## Brief
I would like each line of the data that holds the word "five" copied out.

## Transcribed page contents
▼▼▼
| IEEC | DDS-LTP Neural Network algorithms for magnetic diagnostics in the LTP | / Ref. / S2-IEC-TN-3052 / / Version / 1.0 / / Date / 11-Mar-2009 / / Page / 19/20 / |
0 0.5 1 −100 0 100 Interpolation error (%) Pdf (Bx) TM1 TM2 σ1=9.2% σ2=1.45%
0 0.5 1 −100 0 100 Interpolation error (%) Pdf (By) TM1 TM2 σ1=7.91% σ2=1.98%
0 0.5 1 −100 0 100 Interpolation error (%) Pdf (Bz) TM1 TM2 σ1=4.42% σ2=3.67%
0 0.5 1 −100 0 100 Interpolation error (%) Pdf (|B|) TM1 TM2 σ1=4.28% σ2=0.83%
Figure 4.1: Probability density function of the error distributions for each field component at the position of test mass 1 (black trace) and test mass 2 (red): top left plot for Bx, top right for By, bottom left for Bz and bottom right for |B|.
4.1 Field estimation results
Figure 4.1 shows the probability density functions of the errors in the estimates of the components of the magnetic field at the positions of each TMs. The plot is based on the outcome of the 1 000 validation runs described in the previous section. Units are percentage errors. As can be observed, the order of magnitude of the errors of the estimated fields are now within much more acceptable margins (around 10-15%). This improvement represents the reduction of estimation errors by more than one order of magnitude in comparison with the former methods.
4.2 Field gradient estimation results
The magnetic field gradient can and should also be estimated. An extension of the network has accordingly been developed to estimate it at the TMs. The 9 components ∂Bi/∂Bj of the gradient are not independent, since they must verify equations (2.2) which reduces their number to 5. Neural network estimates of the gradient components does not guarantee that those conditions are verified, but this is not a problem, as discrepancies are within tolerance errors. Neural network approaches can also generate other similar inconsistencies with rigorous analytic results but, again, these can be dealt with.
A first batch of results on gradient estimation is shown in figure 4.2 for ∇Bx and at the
▲▲▲
▼▼▼
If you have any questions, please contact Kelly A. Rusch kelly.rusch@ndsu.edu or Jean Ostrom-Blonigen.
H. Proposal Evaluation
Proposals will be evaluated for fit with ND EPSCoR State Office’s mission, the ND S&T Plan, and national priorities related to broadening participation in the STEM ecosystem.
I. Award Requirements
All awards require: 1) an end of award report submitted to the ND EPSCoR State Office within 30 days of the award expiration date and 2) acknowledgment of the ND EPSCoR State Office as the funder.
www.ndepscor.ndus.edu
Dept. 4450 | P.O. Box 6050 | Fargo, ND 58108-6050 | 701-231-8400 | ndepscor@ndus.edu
▲▲▲
▼▼▼
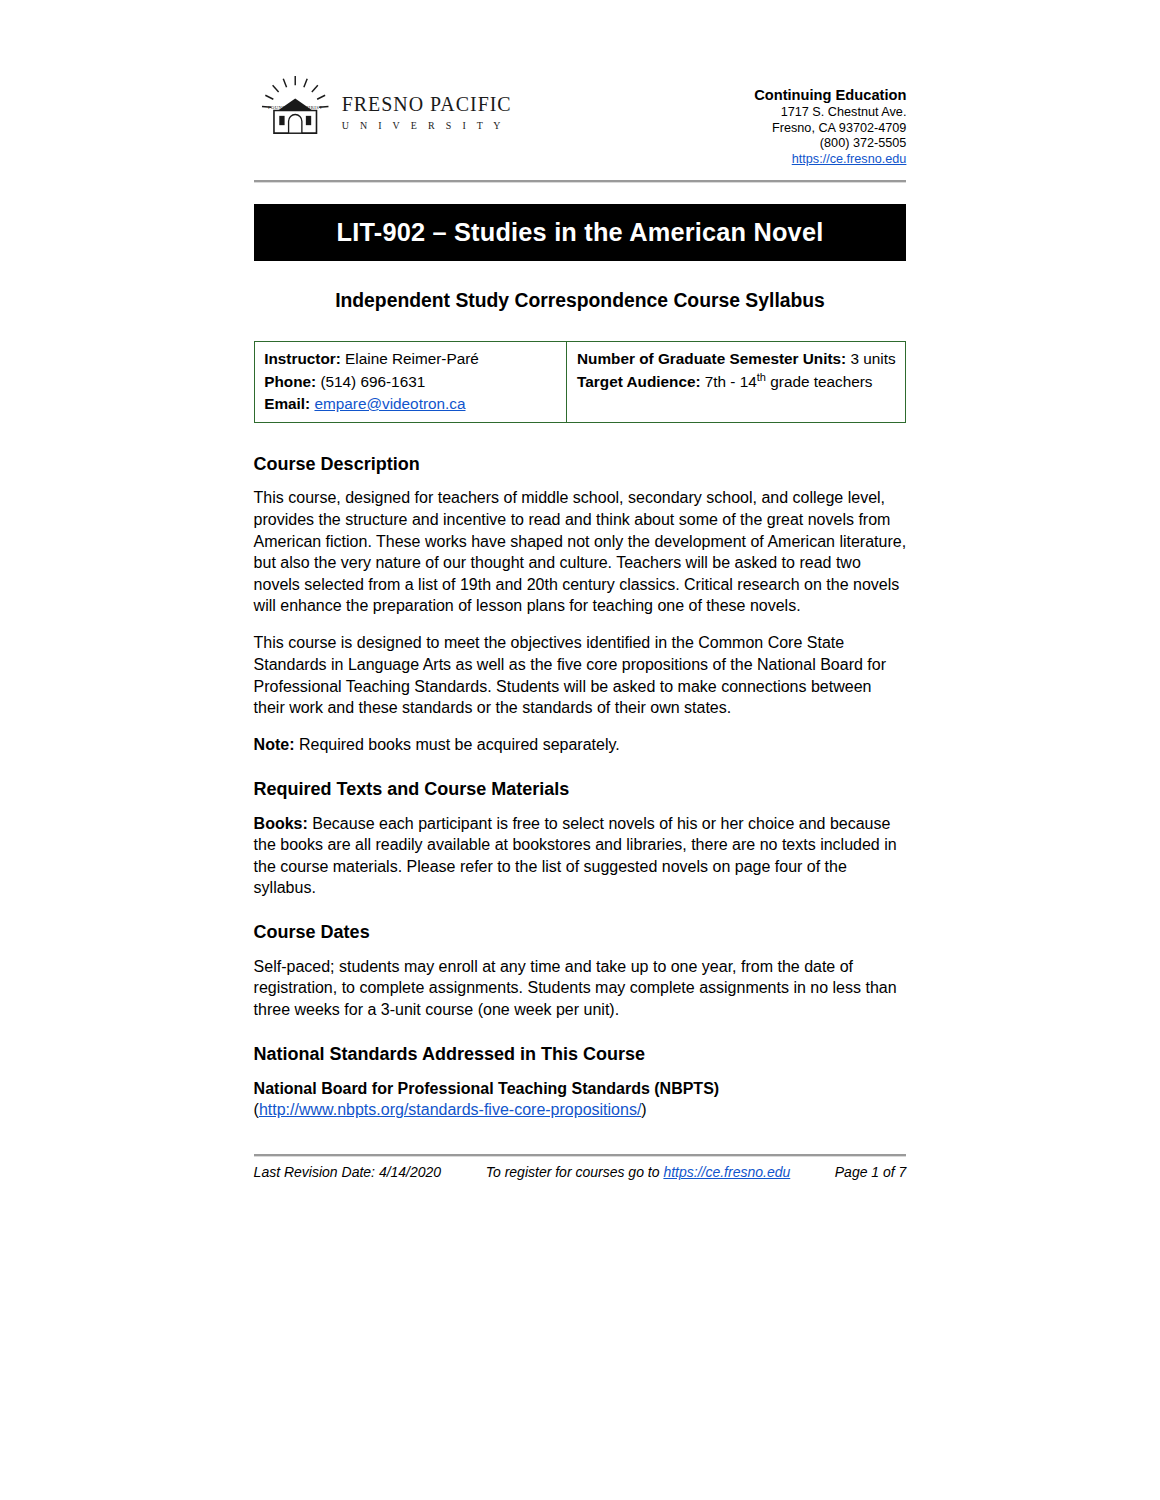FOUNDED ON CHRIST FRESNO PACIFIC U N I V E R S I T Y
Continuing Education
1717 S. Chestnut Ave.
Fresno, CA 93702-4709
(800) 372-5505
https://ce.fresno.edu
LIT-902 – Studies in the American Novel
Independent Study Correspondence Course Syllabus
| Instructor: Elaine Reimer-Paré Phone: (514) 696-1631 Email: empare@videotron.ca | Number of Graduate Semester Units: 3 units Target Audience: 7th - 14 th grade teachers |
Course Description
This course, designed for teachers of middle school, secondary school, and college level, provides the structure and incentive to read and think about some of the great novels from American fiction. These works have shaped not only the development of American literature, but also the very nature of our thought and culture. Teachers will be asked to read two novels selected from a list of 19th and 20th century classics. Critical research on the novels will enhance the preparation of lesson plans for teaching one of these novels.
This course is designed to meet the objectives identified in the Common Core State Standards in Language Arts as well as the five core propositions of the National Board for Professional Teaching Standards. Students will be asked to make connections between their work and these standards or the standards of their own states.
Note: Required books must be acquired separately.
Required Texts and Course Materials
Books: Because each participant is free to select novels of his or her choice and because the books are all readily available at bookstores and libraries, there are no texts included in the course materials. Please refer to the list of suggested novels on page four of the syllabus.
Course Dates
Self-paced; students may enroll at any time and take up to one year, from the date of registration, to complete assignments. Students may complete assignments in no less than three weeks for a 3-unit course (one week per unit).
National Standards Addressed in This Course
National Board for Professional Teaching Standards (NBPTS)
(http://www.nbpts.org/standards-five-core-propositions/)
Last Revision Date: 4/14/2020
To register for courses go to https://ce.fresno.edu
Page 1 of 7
▲▲▲
## Answer space
This course is designed to meet the objectives identified in the Common Core State Standards in Language Arts as well as the five core propositions of the National Board for Professional Teaching Standards. Students will be asked to make connections between their work and these standards or the standards of their own states.
(http://www.nbpts.org/standards-five-core-propositions/)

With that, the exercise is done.